HOW TO COMPLETE THIS TASK - What you give back must match the data character for character.

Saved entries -
────────────────────────────────────────
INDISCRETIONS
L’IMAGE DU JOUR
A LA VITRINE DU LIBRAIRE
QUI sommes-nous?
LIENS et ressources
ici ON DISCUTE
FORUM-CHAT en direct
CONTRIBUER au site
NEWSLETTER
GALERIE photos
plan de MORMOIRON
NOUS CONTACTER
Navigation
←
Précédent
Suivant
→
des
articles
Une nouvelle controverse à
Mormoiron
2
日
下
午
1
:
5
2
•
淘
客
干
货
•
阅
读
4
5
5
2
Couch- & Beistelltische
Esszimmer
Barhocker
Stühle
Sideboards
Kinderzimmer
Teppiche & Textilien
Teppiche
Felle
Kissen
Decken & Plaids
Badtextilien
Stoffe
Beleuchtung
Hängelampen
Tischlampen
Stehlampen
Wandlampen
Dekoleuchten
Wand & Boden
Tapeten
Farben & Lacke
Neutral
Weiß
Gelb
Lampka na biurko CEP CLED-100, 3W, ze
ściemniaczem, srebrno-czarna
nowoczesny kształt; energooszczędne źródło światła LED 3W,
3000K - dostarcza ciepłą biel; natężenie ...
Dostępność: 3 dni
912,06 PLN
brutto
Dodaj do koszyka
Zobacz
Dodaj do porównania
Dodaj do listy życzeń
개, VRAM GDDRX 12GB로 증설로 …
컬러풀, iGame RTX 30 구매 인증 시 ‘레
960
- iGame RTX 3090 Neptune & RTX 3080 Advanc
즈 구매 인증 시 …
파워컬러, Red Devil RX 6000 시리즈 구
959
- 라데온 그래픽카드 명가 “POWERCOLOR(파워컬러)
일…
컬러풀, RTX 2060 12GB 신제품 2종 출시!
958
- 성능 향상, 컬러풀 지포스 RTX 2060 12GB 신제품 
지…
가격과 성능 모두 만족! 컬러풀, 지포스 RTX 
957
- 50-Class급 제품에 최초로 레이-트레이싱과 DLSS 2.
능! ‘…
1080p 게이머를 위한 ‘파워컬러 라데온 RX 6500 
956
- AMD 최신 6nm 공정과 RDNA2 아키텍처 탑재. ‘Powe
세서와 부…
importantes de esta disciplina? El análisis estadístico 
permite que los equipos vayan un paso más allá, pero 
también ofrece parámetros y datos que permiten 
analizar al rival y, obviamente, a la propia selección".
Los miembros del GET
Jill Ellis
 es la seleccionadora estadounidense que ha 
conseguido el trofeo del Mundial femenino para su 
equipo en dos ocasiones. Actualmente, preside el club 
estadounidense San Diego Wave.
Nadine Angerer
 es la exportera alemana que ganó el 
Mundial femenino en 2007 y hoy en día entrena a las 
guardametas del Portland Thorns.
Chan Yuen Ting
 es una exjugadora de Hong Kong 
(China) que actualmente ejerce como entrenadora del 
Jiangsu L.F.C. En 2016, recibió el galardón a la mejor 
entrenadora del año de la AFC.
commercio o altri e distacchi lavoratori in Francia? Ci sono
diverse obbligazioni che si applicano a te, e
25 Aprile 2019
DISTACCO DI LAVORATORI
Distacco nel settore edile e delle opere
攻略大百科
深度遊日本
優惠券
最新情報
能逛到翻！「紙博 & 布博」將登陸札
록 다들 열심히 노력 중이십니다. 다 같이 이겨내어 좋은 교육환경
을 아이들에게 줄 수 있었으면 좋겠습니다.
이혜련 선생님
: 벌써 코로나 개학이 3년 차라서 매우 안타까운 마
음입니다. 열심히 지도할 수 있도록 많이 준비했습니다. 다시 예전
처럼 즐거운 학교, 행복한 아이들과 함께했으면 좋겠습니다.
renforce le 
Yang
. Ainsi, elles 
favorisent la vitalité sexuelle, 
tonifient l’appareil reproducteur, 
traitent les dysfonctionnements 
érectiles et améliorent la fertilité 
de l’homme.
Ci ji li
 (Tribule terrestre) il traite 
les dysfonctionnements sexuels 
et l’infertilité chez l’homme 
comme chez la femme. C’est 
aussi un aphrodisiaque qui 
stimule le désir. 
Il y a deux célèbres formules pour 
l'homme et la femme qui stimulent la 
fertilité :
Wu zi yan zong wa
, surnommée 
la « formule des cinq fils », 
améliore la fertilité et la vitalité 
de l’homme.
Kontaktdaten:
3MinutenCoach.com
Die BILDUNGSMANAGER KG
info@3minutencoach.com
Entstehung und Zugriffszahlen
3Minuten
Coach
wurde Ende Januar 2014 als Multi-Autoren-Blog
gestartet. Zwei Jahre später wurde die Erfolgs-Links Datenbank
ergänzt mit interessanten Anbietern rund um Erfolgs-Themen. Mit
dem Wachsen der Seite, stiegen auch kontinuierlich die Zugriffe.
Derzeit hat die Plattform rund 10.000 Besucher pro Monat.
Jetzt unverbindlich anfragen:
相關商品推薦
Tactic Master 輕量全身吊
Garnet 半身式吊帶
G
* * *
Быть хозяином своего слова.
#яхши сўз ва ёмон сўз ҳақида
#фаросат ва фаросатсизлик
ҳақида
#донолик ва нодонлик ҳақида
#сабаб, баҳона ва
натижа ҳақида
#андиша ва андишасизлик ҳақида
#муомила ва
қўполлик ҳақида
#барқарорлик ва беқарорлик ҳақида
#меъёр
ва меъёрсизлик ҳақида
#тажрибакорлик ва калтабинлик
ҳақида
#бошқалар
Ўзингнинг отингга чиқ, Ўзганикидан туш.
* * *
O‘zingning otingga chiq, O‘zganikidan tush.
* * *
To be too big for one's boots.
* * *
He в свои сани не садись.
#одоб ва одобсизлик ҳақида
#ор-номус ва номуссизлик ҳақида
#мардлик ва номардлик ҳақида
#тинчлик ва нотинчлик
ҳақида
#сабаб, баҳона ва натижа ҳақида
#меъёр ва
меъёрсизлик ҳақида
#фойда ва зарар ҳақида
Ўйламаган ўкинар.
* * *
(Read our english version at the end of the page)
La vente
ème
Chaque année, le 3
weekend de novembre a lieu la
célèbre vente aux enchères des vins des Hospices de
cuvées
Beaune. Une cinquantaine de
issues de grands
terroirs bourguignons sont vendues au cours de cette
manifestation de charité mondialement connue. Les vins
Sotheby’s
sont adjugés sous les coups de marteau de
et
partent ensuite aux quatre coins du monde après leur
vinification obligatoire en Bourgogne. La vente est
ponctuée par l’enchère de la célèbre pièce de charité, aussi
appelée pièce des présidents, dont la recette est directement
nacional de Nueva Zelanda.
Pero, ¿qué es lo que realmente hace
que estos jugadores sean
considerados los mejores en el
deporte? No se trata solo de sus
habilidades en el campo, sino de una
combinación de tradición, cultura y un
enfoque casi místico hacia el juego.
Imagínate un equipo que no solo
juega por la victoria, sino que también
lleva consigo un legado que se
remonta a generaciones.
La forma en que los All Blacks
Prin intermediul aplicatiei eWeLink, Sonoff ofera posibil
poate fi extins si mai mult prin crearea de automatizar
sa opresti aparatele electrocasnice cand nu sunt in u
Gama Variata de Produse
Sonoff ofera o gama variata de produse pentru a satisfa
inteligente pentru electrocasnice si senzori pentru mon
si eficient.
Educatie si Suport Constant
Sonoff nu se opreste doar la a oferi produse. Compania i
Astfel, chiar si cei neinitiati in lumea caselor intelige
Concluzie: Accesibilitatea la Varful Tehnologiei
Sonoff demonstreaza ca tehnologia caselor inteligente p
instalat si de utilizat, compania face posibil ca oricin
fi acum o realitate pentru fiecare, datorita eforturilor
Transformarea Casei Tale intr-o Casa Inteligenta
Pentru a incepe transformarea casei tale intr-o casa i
────────────────────────────────────────
EXERCISE ANSWER -
INDISCRETIONS
L’IMAGE DU JOUR
A LA VITRINE DU LIBRAIRE
QUI sommes-nous?
LIENS et ressources
ici ON DISCUTE
FORUM-CHAT en direct
CONTRIBUER au site
NEWSLETTER
GALERIE photos
plan de MORMOIRON
NOUS CONTACTER
Navigation
←
Précédent
Suivant
→
des
articles
Une nouvelle controverse à
Mormoiron
2
日
下
午
1
:
5
2
•
淘
客
干
货
•
阅
读
4
5
5
2
Couch- & Beistelltische
Esszimmer
Barhocker
Stühle
Sideboards
Kinderzimmer
Teppiche & Textilien
Teppiche
Felle
Kissen
Decken & Plaids
Badtextilien
Stoffe
Beleuchtung
Hängelampen
Tischlampen
Stehlampen
Wandlampen
Dekoleuchten
Wand & Boden
Tapeten
Farben & Lacke
Neutral
Weiß
Gelb
Lampka na biurko CEP CLED-100, 3W, ze
ściemniaczem, srebrno-czarna
nowoczesny kształt; energooszczędne źródło światła LED 3W,
3000K - dostarcza ciepłą biel; natężenie ...
Dostępność: 3 dni
912,06 PLN
brutto
Dodaj do koszyka
Zobacz
Dodaj do porównania
Dodaj do listy życzeń
개, VRAM GDDRX 12GB로 증설로 …
컬러풀, iGame RTX 30 구매 인증 시 ‘레
960
- iGame RTX 3090 Neptune & RTX 3080 Advanc
즈 구매 인증 시 …
파워컬러, Red Devil RX 6000 시리즈 구
959
- 라데온 그래픽카드 명가 “POWERCOLOR(파워컬러)
일…
컬러풀, RTX 2060 12GB 신제품 2종 출시!
958
- 성능 향상, 컬러풀 지포스 RTX 2060 12GB 신제품 
지…
가격과 성능 모두 만족! 컬러풀, 지포스 RTX 
957
- 50-Class급 제품에 최초로 레이-트레이싱과 DLSS 2.
능! ‘…
1080p 게이머를 위한 ‘파워컬러 라데온 RX 6500 
956
- AMD 최신 6nm 공정과 RDNA2 아키텍처 탑재. ‘Powe
세서와 부…
importantes de esta disciplina? El análisis estadístico 
permite que los equipos vayan un paso más allá, pero 
también ofrece parámetros y datos que permiten 
analizar al rival y, obviamente, a la propia selección".
Los miembros del GET
Jill Ellis
 es la seleccionadora estadounidense que ha 
conseguido el trofeo del Mundial femenino para su 
equipo en dos ocasiones. Actualmente, preside el club 
estadounidense San Diego Wave.
Nadine Angerer
 es la exportera alemana que ganó el 
Mundial femenino en 2007 y hoy en día entrena a las 
guardametas del Portland Thorns.
Chan Yuen Ting
 es una exjugadora de Hong Kong 
(China) que actualmente ejerce como entrenadora del 
Jiangsu L.F.C. En 2016, recibió el galardón a la mejor 
entrenadora del año de la AFC.
commercio o altri e distacchi lavoratori in Francia? Ci sono
diverse obbligazioni che si applicano a te, e
25 Aprile 2019
DISTACCO DI LAVORATORI
Distacco nel settore edile e delle opere
攻略大百科
深度遊日本
優惠券
最新情報
能逛到翻！「紙博 & 布博」將登陸札
록 다들 열심히 노력 중이십니다. 다 같이 이겨내어 좋은 교육환경
을 아이들에게 줄 수 있었으면 좋겠습니다.
이혜련 선생님
: 벌써 코로나 개학이 3년 차라서 매우 안타까운 마
음입니다. 열심히 지도할 수 있도록 많이 준비했습니다. 다시 예전
처럼 즐거운 학교, 행복한 아이들과 함께했으면 좋겠습니다.
renforce le 
Yang
. Ainsi, elles 
favorisent la vitalité sexuelle, 
tonifient l’appareil reproducteur, 
traitent les dysfonctionnements 
érectiles et améliorent la fertilité 
de l’homme.
Ci ji li
 (Tribule terrestre) il traite 
les dysfonctionnements sexuels 
et l’infertilité chez l’homme 
comme chez la femme. C’est 
aussi un aphrodisiaque qui 
stimule le désir. 
Il y a deux célèbres formules pour 
l'homme et la femme qui stimulent la 
fertilité :
Wu zi yan zong wa
, surnommée 
la « formule des cinq fils », 
améliore la fertilité et la vitalité 
de l’homme.
Kontaktdaten:
3MinutenCoach.com
Die BILDUNGSMANAGER KG
info@3minutencoach.com
Entstehung und Zugriffszahlen
3Minuten
Coach
wurde Ende Januar 2014 als Multi-Autoren-Blog
gestartet. Zwei Jahre später wurde die Erfolgs-Links Datenbank
ergänzt mit interessanten Anbietern rund um Erfolgs-Themen. Mit
dem Wachsen der Seite, stiegen auch kontinuierlich die Zugriffe.
Derzeit hat die Plattform rund 10.000 Besucher pro Monat.
Jetzt unverbindlich anfragen:
相關商品推薦
Tactic Master 輕量全身吊
Garnet 半身式吊帶
G
* * *
Быть хозяином своего слова.
#яхши сўз ва ёмон сўз ҳақида
#фаросат ва фаросатсизлик
ҳақида
#донолик ва нодонлик ҳақида
#сабаб, баҳона ва
натижа ҳақида
#андиша ва андишасизлик ҳақида
#муомила ва
қўполлик ҳақида
#барқарорлик ва беқарорлик ҳақида
#меъёр
ва меъёрсизлик ҳақида
#тажрибакорлик ва калтабинлик
ҳақида
#бошқалар
Ўзингнинг отингга чиқ, Ўзганикидан туш.
* * *
O‘zingning otingga chiq, O‘zganikidan tush.
* * *
To be too big for one's boots.
* * *
He в свои сани не садись.
#одоб ва одобсизлик ҳақида
#ор-номус ва номуссизлик ҳақида
#мардлик ва номардлик ҳақида
#тинчлик ва нотинчлик
ҳақида
#сабаб, баҳона ва натижа ҳақида
#меъёр ва
меъёрсизлик ҳақида
#фойда ва зарар ҳақида
Ўйламаган ўкинар.
* * *
(Read our english version at the end of the page)
La vente
ème
Chaque année, le 3
weekend de novembre a lieu la
célèbre vente aux enchères des vins des Hospices de
cuvées
Beaune. Une cinquantaine de
issues de grands
terroirs bourguignons sont vendues au cours de cette
manifestation de charité mondialement connue. Les vins
Sotheby’s
sont adjugés sous les coups de marteau de
et
partent ensuite aux quatre coins du monde après leur
vinification obligatoire en Bourgogne. La vente est
ponctuée par l’enchère de la célèbre pièce de charité, aussi
appelée pièce des présidents, dont la recette est directement
nacional de Nueva Zelanda.
Pero, ¿qué es lo que realmente hace
que estos jugadores sean
considerados los mejores en el
deporte? No se trata solo de sus
habilidades en el campo, sino de una
combinación de tradición, cultura y un
enfoque casi místico hacia el juego.
Imagínate un equipo que no solo
juega por la victoria, sino que también
lleva consigo un legado que se
remonta a generaciones.
La forma en que los All Blacks
Prin intermediul aplicatiei eWeLink, Sonoff ofera posibil
poate fi extins si mai mult prin crearea de automatizar
sa opresti aparatele electrocasnice cand nu sunt in u
Gama Variata de Produse
Sonoff ofera o gama variata de produse pentru a satisfa
inteligente pentru electrocasnice si senzori pentru mon
si eficient.
Educatie si Suport Constant
Sonoff nu se opreste doar la a oferi produse. Compania i
Astfel, chiar si cei neinitiati in lumea caselor intelige
Concluzie: Accesibilitatea la Varful Tehnologiei
Sonoff demonstreaza ca tehnologia caselor inteligente p
instalat si de utilizat, compania face posibil ca oricin
fi acum o realitate pentru fiecare, datorita eforturilor
Transformarea Casei Tale intr-o Casa Inteligenta
Pentru a incepe transformarea casei tale intr-o casa i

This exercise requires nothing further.